Article:
^^^^^^^^

1. Polynomial Representation:

   • The profit function $ P(x) = -2x^3 + 15x^2 - 36x + 50 $ is represented by its coefficients in decreasing powers of $ x $.
   • The numpy.poly1d function creates a polynomial object for evaluation and visualization.

2. Root Finding:

   • The roots of $ P(x) $ are found using numpy.roots, which computes all roots (real and complex) of the polynomial.
   • Only real roots are relevant in this context as production quantities $ x $ must be real numbers.

3. Visualization:

   • The profit function is plotted over a reasonable range of $ x $ values (e.g., $ x \in [0, 10] $).
   • Real roots (break-even points) are highlighted on the graph to show where the profit becomes zero.

Results and Graph Explanation

1. Numerical Results:

   • Roots of $ P(x) $: These are the solutions to the equation $ P(x) = 0 $.
     Some may be complex, but only real roots are relevant for this real-world context.
   • Real roots (Break-even points): These are production levels where the company neither makes a profit nor a loss.

2. Graph:

   • The blue curve represents the profit function $ P(x) $.

^^^^^^^^

Record extracts:
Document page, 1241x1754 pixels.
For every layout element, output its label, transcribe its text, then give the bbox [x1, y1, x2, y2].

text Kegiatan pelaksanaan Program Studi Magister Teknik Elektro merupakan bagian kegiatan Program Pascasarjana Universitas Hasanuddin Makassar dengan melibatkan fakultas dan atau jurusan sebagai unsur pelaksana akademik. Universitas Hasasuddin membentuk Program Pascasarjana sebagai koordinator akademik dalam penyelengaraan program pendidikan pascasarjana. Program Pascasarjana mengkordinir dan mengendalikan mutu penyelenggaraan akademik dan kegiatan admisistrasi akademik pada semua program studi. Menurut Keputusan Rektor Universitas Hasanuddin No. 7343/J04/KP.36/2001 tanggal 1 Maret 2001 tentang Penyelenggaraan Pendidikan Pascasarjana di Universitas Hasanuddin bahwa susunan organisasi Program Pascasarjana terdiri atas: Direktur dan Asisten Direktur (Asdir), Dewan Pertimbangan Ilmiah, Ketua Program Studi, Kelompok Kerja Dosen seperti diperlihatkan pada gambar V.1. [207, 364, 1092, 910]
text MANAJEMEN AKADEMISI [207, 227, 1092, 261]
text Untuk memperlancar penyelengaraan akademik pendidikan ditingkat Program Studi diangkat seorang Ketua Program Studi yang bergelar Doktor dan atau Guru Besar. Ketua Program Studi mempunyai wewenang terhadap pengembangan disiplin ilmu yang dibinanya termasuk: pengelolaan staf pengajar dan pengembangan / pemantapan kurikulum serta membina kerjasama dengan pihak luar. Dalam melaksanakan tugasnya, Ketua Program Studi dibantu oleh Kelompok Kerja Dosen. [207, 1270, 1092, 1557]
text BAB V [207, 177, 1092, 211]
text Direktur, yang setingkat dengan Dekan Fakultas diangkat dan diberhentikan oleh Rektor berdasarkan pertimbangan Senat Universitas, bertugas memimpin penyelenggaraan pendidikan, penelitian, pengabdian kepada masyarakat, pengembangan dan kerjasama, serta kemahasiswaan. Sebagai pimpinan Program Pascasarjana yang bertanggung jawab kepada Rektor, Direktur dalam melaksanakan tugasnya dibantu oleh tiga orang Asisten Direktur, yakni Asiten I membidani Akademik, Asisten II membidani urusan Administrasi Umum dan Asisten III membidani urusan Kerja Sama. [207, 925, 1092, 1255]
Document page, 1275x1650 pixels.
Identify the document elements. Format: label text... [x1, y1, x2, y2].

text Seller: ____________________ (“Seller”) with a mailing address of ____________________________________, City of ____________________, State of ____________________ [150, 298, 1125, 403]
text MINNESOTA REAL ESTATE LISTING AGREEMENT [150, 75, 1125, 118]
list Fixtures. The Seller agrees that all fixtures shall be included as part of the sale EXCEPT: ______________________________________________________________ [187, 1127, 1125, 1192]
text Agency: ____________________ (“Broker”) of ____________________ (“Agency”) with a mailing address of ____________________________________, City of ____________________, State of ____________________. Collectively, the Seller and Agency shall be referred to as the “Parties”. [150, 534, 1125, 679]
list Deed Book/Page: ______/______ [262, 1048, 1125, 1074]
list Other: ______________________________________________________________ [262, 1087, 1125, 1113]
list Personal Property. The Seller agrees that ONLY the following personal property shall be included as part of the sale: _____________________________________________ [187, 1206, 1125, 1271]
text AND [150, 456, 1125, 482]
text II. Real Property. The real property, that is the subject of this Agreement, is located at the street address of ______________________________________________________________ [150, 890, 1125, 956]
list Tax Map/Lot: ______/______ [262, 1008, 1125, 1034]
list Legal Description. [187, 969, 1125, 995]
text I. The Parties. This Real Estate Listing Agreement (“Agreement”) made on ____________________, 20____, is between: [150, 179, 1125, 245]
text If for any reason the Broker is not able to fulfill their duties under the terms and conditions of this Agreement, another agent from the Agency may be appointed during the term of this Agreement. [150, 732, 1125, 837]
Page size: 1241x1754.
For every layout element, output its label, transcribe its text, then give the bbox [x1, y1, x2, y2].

^^^^^^^^

What to do:
1. Return everything in the profit-function text from "Results and Graph" down to "this real-world context.", copied word for word.
2. Resume the profit-function text from the point where it stops.

Answers for this exercise:
1.
Results and Graph Explanation

1. Numerical Results:

   • Roots of $ P(x) $: These are the solutions to the equation $ P(x) = 0 $.
     Some may be complex, but only real roots are relevant for this real-world context.

2.
   • The red points indicate the break-even points where $ P(x) = 0 $.
   • The curve helps visualize how profit changes with production quantity $ x $, showing regions of profit and loss.

By finding and plotting the roots of the polynomial, the company can identify critical production levels to optimize operations.

Problem Statement

Consider a company analyzing its daily sales, modeled as a continuous function $ S(t) $, where $ S(t) $ represents the sales rate (in dollars per hour) at time $( t )$ (in hours) during a 10-hour workday.

The sales rate function is given by:

$$
S(t) = 200 + 50 \sin\left(\frac{\pi t}{10}\right)
$$

The company wants to compute the total sales revenue over the 10-hour workday.

Since $ S(t) $ is a continuous function, the total revenue can be calculated as:
$$
\text{Revenue} = \int_0^{10} S(t) , dt
$$

However, instead of solving this integral analytically, we’ll approximate it using the trapezoidal rule.

Solution

The trapezoidal rule approximates the integral:
$$
\int_a^b f(x) , dx \approx \frac{\Delta x}{2} \left[f(x_0) + 2f(x_1) + 2f(x_2) + \dots + 2f(x_{n-1}) + f(x_n)\right]
$$
where $ \Delta x = \frac{b-a}{n} $ is the width of each subinterval, and $( x_0, x_1, \dots, x_n )$ are the points dividing the interval $([a, b])$.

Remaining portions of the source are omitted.